The remarkable zero-shot learning capabilities demonstrated by large foundation models (LFMs) like ChatGPT and GPT-4 have sparked a question: Can these models autonomously supervise their behavior or other models with minimal human intervention? To explore this, a team of Microsoft researchers introduces Orca, a 13-billion parameter model that learns complex explanation traces and step-by-step thought processes from GPT-4. This innovative approach significantly improves the performance of existing state-of-the-art instruction-tuned models, addressing challenges related to task diversity, query complexity, and data scaling.
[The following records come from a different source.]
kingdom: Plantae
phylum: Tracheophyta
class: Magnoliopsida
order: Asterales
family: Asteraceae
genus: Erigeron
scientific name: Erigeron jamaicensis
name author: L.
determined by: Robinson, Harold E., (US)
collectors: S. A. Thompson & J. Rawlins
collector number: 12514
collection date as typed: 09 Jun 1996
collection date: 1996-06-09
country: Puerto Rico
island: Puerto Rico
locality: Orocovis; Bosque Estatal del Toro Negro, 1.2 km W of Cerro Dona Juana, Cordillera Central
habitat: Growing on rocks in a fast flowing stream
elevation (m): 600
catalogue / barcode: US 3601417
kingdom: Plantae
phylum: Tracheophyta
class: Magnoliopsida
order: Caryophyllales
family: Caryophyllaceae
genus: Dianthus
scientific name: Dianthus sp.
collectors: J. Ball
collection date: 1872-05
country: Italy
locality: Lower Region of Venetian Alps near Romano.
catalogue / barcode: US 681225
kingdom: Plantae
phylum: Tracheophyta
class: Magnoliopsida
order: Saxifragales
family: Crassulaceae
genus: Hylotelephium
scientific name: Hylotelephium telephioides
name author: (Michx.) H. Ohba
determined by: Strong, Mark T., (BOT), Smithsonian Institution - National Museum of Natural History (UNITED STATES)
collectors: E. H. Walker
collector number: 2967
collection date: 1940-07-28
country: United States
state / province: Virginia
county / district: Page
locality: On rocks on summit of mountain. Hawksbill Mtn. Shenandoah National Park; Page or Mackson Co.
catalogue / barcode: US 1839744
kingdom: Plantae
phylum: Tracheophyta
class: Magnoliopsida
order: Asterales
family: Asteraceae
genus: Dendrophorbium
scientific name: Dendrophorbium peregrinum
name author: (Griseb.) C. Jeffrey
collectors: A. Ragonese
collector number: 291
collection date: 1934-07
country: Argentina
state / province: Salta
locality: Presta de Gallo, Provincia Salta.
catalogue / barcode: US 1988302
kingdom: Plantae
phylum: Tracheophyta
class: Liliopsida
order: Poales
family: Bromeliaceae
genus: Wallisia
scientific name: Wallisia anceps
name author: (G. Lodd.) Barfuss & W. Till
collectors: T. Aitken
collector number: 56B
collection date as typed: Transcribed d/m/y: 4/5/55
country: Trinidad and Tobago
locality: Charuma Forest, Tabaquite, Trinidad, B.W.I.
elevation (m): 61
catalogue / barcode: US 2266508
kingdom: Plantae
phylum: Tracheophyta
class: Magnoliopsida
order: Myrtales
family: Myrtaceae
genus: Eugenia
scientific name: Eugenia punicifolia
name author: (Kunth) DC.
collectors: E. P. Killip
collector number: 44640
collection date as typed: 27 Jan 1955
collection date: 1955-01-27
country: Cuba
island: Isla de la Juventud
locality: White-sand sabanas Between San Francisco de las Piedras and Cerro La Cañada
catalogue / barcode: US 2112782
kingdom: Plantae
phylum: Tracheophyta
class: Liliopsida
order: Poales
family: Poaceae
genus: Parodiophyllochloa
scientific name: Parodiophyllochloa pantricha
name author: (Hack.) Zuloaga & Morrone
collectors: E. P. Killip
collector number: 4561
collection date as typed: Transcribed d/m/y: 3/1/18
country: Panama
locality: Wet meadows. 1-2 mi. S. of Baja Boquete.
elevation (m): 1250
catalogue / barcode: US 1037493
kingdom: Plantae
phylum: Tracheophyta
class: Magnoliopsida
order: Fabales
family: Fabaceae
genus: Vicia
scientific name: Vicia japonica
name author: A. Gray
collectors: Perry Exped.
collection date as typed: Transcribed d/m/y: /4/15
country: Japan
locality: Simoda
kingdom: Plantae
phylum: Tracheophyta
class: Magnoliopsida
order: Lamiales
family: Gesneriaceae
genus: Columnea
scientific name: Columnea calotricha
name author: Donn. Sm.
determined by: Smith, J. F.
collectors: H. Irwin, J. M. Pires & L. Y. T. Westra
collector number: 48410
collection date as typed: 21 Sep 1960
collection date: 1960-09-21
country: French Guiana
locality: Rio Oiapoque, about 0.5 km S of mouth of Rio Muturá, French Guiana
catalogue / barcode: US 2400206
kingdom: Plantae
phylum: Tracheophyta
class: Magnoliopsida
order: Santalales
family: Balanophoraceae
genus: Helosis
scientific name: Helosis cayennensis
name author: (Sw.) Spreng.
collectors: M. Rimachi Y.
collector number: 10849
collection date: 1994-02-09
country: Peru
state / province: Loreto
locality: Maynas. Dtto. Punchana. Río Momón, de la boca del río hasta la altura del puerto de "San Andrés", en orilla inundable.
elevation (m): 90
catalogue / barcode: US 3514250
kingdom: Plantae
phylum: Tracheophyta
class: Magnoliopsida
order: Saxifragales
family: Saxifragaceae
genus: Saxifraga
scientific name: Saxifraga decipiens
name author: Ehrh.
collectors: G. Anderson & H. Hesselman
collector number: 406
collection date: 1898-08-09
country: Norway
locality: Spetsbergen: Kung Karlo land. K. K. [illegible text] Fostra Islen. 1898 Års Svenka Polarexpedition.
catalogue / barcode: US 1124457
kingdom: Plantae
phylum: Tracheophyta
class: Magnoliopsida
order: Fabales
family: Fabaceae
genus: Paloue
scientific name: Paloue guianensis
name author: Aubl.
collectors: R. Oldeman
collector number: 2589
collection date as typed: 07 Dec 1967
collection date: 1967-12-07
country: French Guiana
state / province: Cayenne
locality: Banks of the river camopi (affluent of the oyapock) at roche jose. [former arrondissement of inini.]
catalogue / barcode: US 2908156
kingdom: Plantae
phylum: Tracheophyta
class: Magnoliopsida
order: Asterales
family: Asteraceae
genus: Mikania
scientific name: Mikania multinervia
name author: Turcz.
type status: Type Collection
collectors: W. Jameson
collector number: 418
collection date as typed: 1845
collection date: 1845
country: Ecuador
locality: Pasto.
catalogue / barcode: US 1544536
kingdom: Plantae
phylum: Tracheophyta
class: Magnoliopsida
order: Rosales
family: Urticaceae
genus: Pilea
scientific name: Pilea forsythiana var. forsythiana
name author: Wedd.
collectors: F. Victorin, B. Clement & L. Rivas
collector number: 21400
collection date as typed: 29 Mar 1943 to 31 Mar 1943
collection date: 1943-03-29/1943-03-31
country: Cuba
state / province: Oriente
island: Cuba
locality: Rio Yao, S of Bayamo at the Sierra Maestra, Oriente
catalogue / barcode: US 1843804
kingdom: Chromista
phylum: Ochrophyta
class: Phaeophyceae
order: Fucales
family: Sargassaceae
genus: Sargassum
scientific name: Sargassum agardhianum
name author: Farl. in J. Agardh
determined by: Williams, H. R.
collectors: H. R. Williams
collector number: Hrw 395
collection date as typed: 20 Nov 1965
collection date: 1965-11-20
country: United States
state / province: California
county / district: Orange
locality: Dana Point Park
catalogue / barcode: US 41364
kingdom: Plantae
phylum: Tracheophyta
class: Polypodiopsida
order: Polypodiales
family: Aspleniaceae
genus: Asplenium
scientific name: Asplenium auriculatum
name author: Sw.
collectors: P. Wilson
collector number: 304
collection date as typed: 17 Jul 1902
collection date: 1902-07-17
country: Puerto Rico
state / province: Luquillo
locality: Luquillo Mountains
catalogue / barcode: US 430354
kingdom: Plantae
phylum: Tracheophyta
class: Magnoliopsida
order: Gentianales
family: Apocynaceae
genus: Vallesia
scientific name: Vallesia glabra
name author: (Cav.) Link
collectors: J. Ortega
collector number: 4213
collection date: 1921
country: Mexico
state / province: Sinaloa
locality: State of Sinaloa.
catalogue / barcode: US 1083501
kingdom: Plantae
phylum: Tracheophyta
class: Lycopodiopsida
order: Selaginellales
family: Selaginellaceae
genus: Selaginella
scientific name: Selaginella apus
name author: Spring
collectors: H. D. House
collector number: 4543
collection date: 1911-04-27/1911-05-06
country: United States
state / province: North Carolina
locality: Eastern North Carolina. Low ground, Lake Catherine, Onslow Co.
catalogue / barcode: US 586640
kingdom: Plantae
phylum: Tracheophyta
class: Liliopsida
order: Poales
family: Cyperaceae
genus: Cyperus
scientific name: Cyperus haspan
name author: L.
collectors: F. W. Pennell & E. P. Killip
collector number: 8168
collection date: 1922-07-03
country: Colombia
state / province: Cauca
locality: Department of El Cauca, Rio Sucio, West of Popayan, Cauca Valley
The researchers acknowledge that the query and response pairs from GPT-4 can provide valuable guidance for student models. Therefore, they enhance these pairs by adding detailed responses that offer a better understanding of the reasoning process employed by the teachers when generating their responses. By incorporating these explanation traces, Orca equips student models with improved reasoning and comprehension skills, effectively bridging the gap between teachers and students.
The research team utilizes the Flan 2022 Collection to enhance Orca’s learning process further. The team samples tasks from this extensive collection to ensure a diverse mix of challenges. These tasks are then sub-sampled to generate complex prompts, which serve as queries for LFMs. This approach creates a diverse and rich training set that facilitates robust learning for the Orca, enabling it to tackle a wide range of tasks effectively.